The mother of punk, Westwood had little patience for propriety or prudery, as evidenced by a famous picture in which she’s joined by Chrissie Hynde and shopgirl Jordan. All are standing with their backs to the camera, their bottoms painted with letters spelling out the name of the designer’s boutique, which in 1977 was called Sex. Fast forward 43 years and there’s Westwood showing lots of leg and exposing her pull-up stockings, this time without garters, in the spring/summer 2021 lookbook for the Andreas Kronthaler for Vivienne Westwood collection.
These were conscious exposures; the designer’s most infamous reveal, in contrast, was presumably unplanned and took place in 1992 when Westwood went to Buckingham Palace to receive her OBE. She was dressed in a New Look-style suit, and when she took a turn for the cameras and the full skirt went flying, it became evident that she’d left her knickers at home.
Westwood’s style was not solely defined by exhibitionism, but she did wear her political agenda on her sleeve. An ardent activist, the designer had taken the slogan idea and gone wild with it: printing, knitting, and pinning manifestos on garments and accessories that function like pliable and portable sandwich boards.

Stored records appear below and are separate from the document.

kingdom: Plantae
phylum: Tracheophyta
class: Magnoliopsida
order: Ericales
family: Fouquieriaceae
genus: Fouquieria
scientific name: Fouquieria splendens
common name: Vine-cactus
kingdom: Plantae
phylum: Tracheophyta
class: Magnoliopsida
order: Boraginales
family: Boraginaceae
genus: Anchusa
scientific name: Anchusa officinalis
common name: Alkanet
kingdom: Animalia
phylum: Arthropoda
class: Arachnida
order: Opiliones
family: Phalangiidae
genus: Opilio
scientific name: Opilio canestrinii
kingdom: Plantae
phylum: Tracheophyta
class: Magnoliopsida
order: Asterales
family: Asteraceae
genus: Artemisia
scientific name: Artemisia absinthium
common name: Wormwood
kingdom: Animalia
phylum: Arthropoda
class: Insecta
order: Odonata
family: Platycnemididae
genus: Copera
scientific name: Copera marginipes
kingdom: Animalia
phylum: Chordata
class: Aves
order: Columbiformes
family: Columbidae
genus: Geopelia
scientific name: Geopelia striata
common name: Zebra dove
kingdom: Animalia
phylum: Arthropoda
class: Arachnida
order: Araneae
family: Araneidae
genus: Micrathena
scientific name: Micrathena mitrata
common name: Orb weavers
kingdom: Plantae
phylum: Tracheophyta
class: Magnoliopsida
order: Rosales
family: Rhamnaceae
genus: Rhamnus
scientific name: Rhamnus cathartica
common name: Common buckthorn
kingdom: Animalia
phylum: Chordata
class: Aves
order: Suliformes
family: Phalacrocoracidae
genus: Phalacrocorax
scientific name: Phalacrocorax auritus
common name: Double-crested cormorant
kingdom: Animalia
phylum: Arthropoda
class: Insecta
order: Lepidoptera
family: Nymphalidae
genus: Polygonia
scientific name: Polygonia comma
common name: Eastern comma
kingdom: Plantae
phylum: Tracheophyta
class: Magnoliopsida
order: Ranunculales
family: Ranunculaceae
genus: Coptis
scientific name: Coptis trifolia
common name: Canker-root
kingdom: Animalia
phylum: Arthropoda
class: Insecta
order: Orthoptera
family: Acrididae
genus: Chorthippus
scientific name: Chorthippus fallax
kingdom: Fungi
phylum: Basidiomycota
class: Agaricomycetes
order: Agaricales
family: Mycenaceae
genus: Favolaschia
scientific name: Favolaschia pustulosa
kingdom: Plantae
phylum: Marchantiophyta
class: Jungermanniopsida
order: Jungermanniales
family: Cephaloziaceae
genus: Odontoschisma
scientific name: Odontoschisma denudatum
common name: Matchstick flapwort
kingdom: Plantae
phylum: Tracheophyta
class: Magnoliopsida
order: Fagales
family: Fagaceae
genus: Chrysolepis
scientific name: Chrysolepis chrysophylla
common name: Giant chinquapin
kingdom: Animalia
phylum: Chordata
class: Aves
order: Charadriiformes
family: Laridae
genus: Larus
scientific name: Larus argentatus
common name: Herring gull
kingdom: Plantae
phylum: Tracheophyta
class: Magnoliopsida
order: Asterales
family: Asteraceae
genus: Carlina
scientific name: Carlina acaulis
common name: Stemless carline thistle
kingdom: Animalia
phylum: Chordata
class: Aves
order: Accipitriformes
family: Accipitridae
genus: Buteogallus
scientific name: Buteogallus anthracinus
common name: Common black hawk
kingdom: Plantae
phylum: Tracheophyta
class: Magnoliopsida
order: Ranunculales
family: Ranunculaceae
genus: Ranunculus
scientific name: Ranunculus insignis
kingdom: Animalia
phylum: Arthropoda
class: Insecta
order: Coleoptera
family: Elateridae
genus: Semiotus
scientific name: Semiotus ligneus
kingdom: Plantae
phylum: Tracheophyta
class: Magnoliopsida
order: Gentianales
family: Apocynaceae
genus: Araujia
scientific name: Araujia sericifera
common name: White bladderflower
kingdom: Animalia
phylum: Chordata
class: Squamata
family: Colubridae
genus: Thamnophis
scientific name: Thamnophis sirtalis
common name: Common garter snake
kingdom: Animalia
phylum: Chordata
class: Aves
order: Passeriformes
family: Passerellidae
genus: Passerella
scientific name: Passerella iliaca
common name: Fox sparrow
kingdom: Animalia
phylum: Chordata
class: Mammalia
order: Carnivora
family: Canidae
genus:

An avid scholar of fashion history, with a particular fondness for the 18th century, Westwood attended galas in full-skirted gowns that could have walked out of the paintings of François Boucher or Franz Xaver Winterhalter. She might wrap such a dress with a shawl of her proprietary tartan; for the “Anglomania” exhibition at the Costume Institute in 2006 she was draped in the Union Jack and sported a dress of her own creation. Unlike many designers who take their bows in jeans and T-shirts, Westwood wore her own clothes on the catwalk and IRL.
Ultimately, Westwood became a sort of avatar of herself. It’s an idea that she played with by appearing in her own press materials. With Westwood, what you saw was what you got – pure fashion and signature style.